"Per me è una scelta dolorosa, ma sono state messe in dubbio le mie capacità professionali e umane: grazie a tutti, è stato un grande viaggio".

Con queste parole due anni fa, il 9 aprile del 2019, Stefano Pioli annunciava le dimissioni da allenatore della Fiorentina dopo quasi due stagioni in riva all'Arno. Alla base della sua scelta il comunicato dopo la sconfitta interna contro il Frosinone, in cui si leggeva che la proprietà non era "disposta ad accettare quel che sta accadendo da qualche mese a questa parte". E chiedeva al tecnico di "gestire il momento con la competenza e la serietà che ha dimostrato nella prima parte del campionato". Da lì la scelta di dimettersi da parte di Pioli e la decisione della Fiorentina di richiamare Vincenzo Montella, a cui i Della Valle fecero firmare un contratto fino al 2021.

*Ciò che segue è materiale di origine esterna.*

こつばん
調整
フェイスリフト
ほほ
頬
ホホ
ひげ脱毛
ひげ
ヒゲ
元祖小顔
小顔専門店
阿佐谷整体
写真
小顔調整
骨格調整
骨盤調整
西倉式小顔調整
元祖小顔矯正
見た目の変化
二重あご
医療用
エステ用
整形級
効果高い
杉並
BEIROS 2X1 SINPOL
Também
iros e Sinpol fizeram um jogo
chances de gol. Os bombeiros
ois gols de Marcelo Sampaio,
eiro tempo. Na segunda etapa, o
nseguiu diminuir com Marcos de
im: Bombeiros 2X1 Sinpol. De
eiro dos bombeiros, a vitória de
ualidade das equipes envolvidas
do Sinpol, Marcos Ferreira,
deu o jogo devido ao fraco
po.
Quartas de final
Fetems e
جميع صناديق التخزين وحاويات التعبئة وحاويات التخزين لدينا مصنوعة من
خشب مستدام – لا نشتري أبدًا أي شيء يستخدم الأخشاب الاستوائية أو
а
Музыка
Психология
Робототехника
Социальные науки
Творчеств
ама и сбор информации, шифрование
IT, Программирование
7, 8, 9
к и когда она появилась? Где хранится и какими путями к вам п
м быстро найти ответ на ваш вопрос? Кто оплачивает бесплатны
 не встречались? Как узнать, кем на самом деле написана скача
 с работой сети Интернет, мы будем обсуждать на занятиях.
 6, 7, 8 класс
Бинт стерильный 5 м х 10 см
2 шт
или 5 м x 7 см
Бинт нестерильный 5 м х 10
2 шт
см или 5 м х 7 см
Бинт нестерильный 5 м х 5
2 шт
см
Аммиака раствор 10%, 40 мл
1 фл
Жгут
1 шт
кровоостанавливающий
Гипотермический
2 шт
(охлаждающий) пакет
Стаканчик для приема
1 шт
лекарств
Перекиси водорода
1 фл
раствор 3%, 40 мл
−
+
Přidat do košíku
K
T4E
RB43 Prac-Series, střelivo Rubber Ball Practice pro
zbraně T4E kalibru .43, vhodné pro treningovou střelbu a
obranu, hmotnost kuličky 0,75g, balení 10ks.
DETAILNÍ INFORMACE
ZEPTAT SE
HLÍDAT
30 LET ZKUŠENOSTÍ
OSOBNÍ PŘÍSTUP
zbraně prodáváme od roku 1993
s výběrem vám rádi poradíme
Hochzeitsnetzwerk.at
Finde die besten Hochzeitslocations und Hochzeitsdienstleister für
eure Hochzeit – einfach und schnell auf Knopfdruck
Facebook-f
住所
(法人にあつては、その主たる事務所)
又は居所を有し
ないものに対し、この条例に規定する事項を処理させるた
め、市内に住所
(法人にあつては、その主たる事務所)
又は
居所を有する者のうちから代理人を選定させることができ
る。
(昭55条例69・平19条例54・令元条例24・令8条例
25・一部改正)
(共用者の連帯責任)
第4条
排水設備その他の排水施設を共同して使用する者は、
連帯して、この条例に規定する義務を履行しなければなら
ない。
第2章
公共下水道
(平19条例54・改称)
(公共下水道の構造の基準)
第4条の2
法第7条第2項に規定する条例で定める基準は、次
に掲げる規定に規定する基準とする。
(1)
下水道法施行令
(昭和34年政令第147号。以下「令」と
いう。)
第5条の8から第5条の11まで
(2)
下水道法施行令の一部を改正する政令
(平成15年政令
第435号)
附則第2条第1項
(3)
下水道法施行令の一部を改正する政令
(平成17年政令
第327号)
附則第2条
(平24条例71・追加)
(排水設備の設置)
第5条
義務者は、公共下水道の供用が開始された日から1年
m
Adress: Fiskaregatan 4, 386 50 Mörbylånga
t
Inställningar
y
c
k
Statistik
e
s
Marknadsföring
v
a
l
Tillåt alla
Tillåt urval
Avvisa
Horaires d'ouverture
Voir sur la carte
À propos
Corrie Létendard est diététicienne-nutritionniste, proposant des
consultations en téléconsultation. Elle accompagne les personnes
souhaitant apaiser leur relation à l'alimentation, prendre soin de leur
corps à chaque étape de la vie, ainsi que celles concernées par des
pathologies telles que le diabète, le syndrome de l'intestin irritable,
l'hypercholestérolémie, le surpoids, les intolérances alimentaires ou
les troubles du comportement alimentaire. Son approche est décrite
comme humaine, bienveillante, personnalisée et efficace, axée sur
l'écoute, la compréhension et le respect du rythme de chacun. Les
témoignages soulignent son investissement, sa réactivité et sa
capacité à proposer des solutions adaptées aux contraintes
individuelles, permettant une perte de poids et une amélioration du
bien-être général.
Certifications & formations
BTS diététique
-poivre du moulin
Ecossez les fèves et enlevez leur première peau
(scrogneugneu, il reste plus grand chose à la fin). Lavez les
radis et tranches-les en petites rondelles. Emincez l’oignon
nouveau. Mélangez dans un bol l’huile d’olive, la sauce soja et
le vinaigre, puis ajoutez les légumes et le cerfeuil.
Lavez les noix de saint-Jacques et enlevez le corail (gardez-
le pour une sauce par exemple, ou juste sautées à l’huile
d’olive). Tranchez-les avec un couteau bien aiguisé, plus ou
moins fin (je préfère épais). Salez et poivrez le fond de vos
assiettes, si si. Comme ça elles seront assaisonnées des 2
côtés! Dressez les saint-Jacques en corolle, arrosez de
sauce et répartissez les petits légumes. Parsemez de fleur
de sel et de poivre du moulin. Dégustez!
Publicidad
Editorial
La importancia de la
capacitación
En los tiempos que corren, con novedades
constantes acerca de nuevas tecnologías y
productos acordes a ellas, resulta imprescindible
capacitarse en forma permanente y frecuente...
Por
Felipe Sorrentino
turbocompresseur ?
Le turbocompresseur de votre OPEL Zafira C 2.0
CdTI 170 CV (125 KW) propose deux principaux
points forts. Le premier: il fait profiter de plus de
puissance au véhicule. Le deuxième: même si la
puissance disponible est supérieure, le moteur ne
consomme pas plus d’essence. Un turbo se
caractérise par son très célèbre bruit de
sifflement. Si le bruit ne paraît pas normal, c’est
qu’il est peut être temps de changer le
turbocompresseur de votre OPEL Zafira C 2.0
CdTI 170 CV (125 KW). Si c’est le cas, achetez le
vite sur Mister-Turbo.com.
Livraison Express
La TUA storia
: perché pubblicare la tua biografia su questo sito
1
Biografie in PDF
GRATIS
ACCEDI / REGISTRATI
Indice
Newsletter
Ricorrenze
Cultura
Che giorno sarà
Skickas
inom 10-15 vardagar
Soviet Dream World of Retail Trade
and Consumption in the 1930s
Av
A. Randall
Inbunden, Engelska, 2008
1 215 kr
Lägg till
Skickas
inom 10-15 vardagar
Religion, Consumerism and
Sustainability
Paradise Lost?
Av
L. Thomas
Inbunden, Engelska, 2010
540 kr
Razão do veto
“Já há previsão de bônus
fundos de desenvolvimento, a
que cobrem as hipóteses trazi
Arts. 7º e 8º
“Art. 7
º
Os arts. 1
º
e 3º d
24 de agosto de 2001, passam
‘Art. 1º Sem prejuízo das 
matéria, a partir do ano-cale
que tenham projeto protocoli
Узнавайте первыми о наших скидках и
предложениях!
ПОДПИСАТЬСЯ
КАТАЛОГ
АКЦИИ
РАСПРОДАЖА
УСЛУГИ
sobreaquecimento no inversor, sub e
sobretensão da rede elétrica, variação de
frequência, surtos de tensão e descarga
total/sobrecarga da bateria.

Fu l'inizio della fine per l'ex proprietà viola, dato che nelle settimane successive andò in scena il flash-mob dei tifosi viola davanti alla sede della Tod's, in via Tornabuoni. Ma rappresentarono anche l'inizio della discesa verso i bassifondi della classifica della Fiorentina, che in quel campionato si salvò all'ultima giornata. E in quello successivo, il primo della gestione Commisso, la salvezza è arrivata soltanto nelle ultime giornate dopo l'esonero dello stesso Montella e l'arrivo di Iachini. Un momento negativo che non accenna ad interrompersi, visto che anche nell'attuale campionato la classifica della Viola è tutt'altro che esaltante. E l'obiettivo massimo non può che essere la salvezza. In attesa di tempi migliori e di scelte societarie e tecniche che riportino la Fiorentina nei quartieri alti della Serie A.